About this task: The answer must consist of every line from the entries below that contains the word "Left".
(Available data)
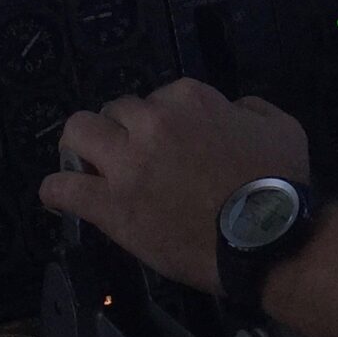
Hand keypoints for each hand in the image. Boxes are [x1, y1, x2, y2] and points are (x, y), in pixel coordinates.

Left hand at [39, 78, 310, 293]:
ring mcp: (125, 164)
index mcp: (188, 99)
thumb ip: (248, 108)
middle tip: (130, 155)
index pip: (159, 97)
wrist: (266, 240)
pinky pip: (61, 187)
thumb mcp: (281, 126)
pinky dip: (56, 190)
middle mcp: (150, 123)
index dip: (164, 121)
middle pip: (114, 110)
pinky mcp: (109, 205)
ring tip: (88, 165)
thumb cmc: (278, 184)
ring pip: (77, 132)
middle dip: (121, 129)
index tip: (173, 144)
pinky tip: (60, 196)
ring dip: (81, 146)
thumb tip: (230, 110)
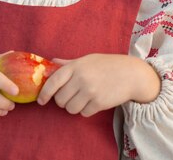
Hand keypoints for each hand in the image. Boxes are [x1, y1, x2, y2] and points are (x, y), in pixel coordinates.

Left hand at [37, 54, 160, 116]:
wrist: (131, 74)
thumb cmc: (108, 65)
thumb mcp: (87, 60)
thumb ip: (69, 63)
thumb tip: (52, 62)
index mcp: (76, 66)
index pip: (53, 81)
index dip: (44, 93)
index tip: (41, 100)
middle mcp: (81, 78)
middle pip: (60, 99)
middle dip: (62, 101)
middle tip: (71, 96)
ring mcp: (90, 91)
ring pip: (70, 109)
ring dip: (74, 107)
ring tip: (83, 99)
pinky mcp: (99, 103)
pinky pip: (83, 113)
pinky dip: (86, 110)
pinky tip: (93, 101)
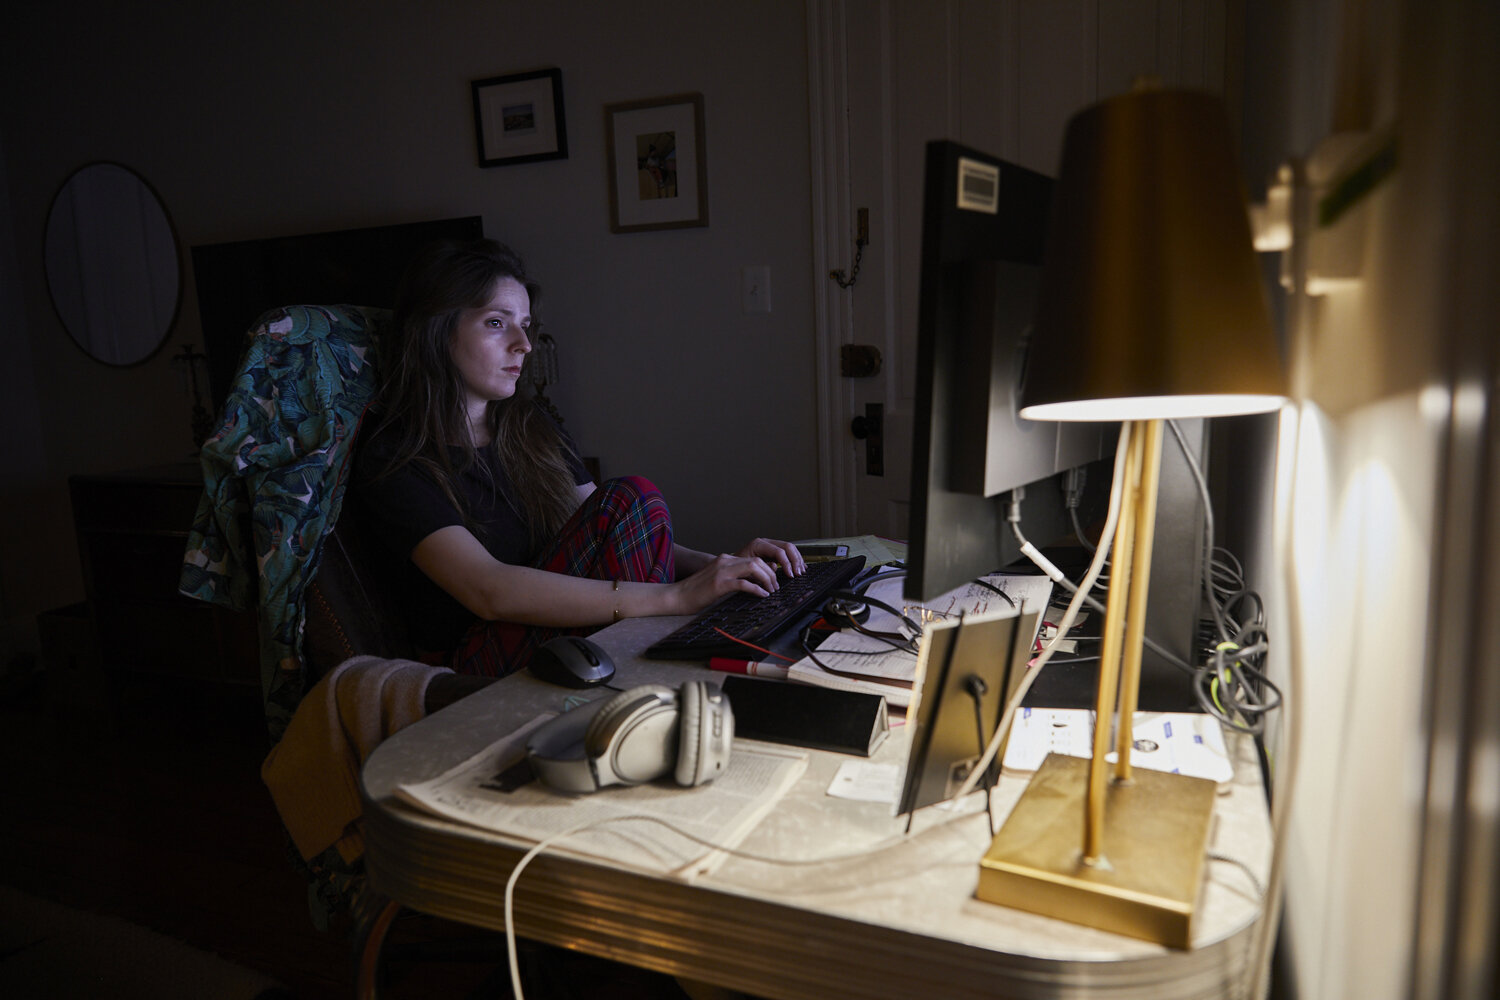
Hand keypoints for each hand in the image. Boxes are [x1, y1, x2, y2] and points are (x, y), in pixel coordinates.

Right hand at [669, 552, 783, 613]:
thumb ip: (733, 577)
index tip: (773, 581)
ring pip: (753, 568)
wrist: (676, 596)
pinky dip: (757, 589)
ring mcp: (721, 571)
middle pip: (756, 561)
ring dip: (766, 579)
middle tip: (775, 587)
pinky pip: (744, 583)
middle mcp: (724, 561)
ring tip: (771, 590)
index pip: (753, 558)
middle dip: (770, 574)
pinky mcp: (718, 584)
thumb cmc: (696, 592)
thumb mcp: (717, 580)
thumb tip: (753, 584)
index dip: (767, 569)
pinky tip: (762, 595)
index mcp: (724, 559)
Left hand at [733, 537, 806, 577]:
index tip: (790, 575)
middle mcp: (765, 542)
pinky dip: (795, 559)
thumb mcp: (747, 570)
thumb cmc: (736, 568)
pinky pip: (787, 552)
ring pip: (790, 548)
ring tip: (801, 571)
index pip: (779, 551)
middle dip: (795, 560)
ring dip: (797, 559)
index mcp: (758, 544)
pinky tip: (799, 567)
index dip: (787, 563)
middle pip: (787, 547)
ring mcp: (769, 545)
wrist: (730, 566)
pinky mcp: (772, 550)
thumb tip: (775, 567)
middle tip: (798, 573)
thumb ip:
(End Available data)
Exercise answer:
Left hand at [39, 78, 310, 293]:
Left hand at [37, 54, 160, 116]:
Left hand at [733, 537, 806, 577]:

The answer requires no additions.